To guard against the possibility of a too prolonged interview with Jane, ending, perhaps, in a disagreeable scene—one beyond her control—she had selected a sunny summer morning for the stage setting of her little comedy and an hour when Feilding was expected to call for her in his drag. She and Max were to make a joint inspection that day of his new apartment at Beach Haven, into which he had just moved, as well as the stable containing the three extra vehicles and equine impedimenta, which were to add to their combined comfort and enjoyment.
Lucy had been walking in the garden looking at the rose-beds, her arm about her sister’s slender waist, her ears open to the sound of every passing vehicle— Max was expected at any moment—when she began her lines.
“You won’t mind, Jane, dear, will you, if I get together a few things and move over to Beach Haven for a while?” she remarked simply, just as she might have done had she asked permission to go upstairs to take a nap. “I think we should all encourage a new enterprise like the hotel, especially old families like ours.

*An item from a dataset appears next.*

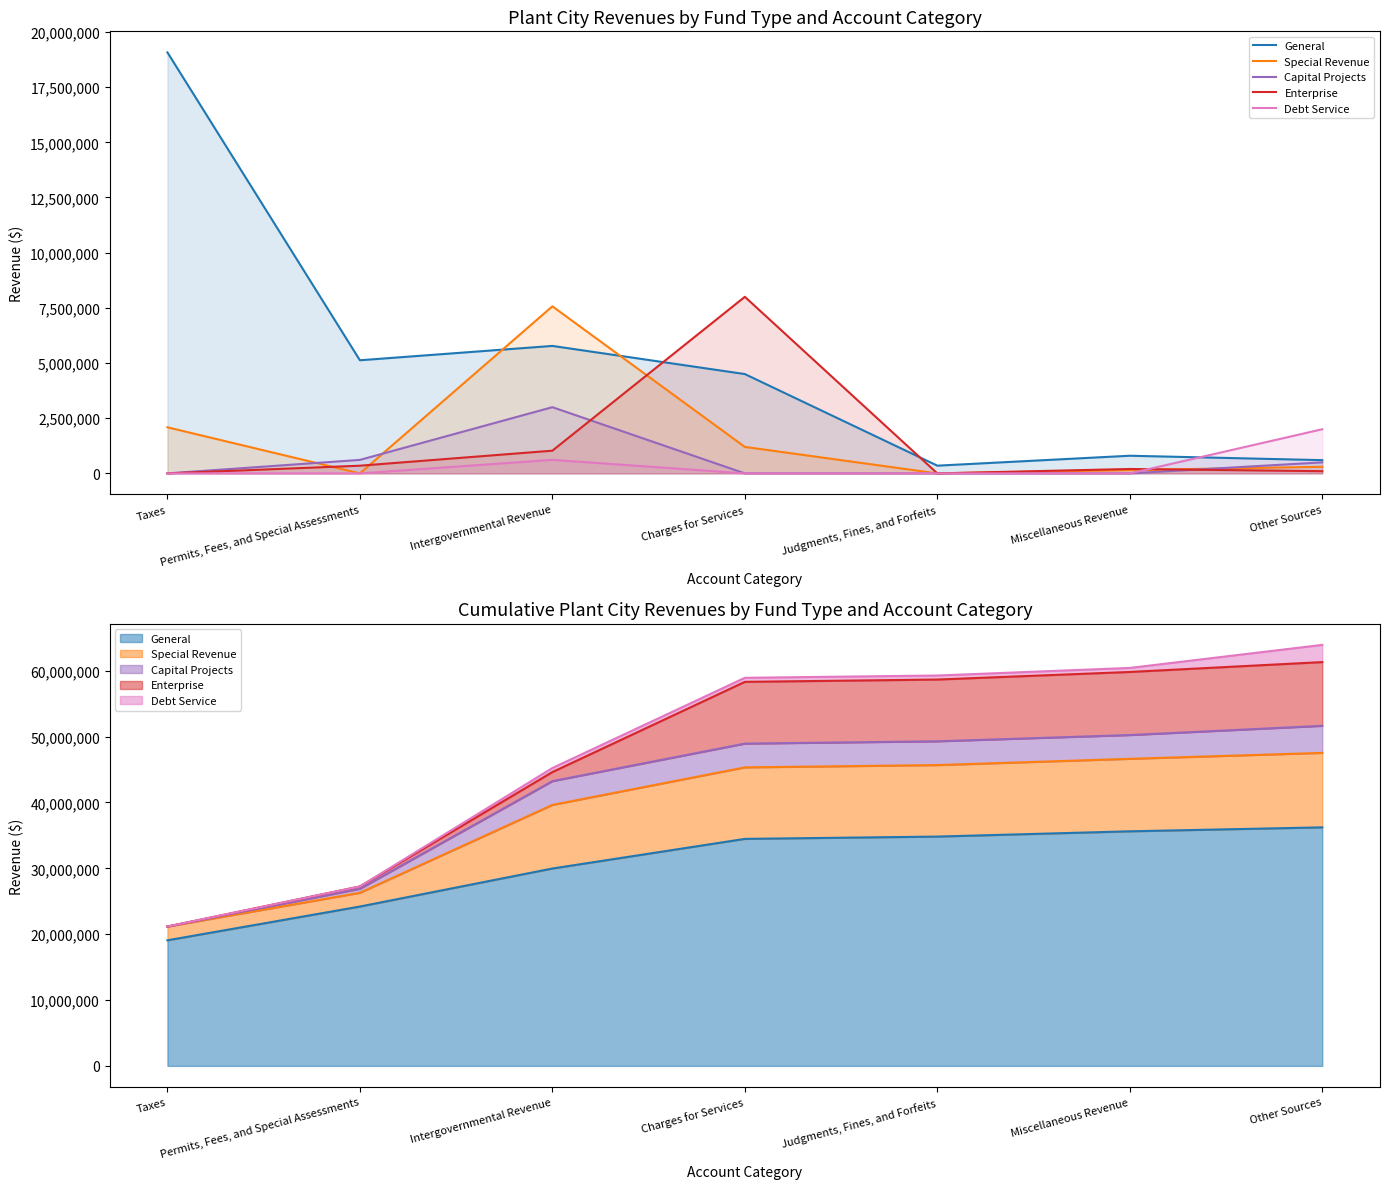

What is the difference between the second highest and second lowest values in the Capital Projects series?

611602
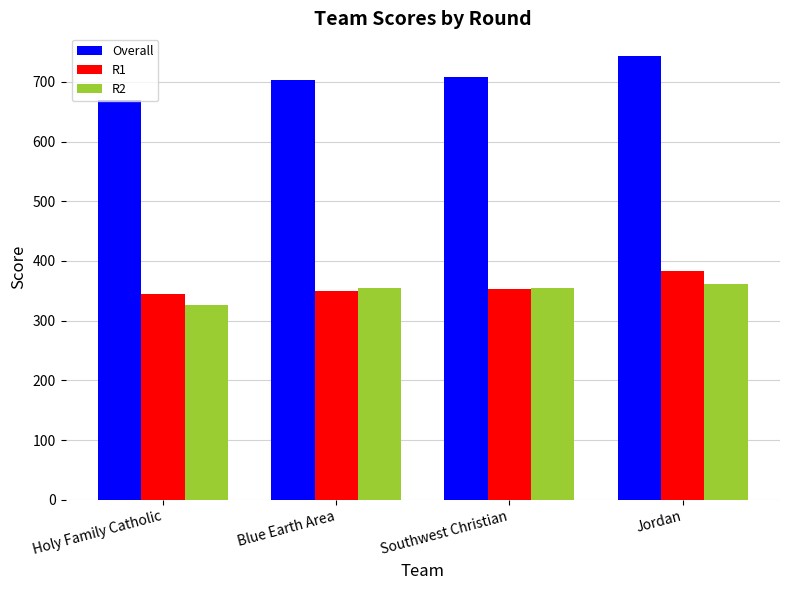

At which category is the sum across all series the highest?

Jordan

And then the sea air always does me so much good. Nothing like Trouville air, my dear husband used to tell me, when I came back in the autumn. You don’t mind, do you?”
“For how long, Lucy?” asked Jane, with a tone of disappointment in her voice, as she placed her foot on the top step of the porch.
“Oh, I can’t tell. Depends very much on how I like it.” As she spoke she drew up an easy-chair for Jane and settled herself in another. Then she added carelessly: “Oh, perhaps a month—perhaps two.”
“Two months!” exclaimed Jane in astonishment, dropping into her seat. “Why, what do you want to leave Yardley for? O Lucy, don’t—please don’t go!”
“But you can come over, and I can come here,” rejoined Lucy in a coaxing tone.
“Yes; but I don’t want to come over. I want you at home. And it’s so lovely here. I have never seen the garden look so beautiful; and you have your own room, and this little porch is so cosey. The hotel is a new building, and the doctor says a very damp one, with everything freshly plastered. He won’t let any of his patients go there for some weeks, he tells me. Why should you want to go? I really couldn’t think of it, dear. I’d miss you dreadfully.”
“You dear old sister,” answered Lucy, laying her parasol on the small table beside her, “you are so old-fashioned. Habit, if nothing else, would make me go. I have hardly passed a summer in Paris or Geneva since I left you; and you know how delightful my visits to Biarritz used to be years ago. Since my marriage I have never stayed in any one place so long as this. I must have the sea air.”
“But the salt water is right here, Lucy, within a short walk of our gate, and the air is the same.” Jane’s face wore a troubled look, and there was an anxious, almost frightened tone in her voice.